(Stored items)
════════════════
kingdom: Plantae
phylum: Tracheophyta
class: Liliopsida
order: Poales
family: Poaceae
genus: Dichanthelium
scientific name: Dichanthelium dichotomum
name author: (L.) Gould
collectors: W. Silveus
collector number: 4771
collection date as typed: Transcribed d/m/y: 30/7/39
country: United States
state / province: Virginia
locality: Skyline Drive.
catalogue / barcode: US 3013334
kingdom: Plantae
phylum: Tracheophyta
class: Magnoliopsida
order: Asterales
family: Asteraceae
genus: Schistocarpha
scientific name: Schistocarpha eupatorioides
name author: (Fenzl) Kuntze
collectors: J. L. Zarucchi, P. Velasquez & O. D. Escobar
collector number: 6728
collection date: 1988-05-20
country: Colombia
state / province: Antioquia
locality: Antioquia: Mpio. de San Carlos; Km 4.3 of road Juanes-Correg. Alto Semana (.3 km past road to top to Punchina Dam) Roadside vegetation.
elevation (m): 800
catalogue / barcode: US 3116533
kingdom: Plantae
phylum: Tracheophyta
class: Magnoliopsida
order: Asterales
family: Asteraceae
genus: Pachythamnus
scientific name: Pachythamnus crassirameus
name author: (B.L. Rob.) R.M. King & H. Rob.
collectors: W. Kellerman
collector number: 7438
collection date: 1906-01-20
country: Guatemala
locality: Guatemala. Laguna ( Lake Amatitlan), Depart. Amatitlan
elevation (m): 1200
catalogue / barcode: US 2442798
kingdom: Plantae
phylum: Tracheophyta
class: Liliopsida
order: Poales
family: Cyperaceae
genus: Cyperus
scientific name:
════════════════
TO DO:
Rewrite all the rows above, replacing "locality" with "place" and leaving everything else the same.

CORRECT ANSWER:
kingdom: Plantae
phylum: Tracheophyta
class: Liliopsida
order: Poales
family: Poaceae
genus: Dichanthelium
scientific name: Dichanthelium dichotomum
name author: (L.) Gould
collectors: W. Silveus
collector number: 4771
collection date as typed: Transcribed d/m/y: 30/7/39
country: United States
state / province: Virginia
place: Skyline Drive.
catalogue / barcode: US 3013334
kingdom: Plantae
phylum: Tracheophyta
class: Magnoliopsida
order: Asterales
family: Asteraceae
genus: Schistocarpha
scientific name: Schistocarpha eupatorioides
name author: (Fenzl) Kuntze
collectors: J. L. Zarucchi, P. Velasquez & O. D. Escobar
collector number: 6728
collection date: 1988-05-20
country: Colombia
state / province: Antioquia
place: Antioquia: Mpio. de San Carlos; Km 4.3 of road Juanes-Correg. Alto Semana (.3 km past road to top to Punchina Dam) Roadside vegetation.
elevation (m): 800
catalogue / barcode: US 3116533
kingdom: Plantae
phylum: Tracheophyta
class: Magnoliopsida
order: Asterales
family: Asteraceae
genus: Pachythamnus
scientific name: Pachythamnus crassirameus
name author: (B.L. Rob.) R.M. King & H. Rob.
collectors: W. Kellerman
collector number: 7438
collection date: 1906-01-20
country: Guatemala
place: Guatemala. Laguna ( Lake Amatitlan), Depart. Amatitlan
elevation (m): 1200
catalogue / barcode: US 2442798
kingdom: Plantae
phylum: Tracheophyta
class: Liliopsida
order: Poales
family: Cyperaceae
genus: Cyperus
scientific name:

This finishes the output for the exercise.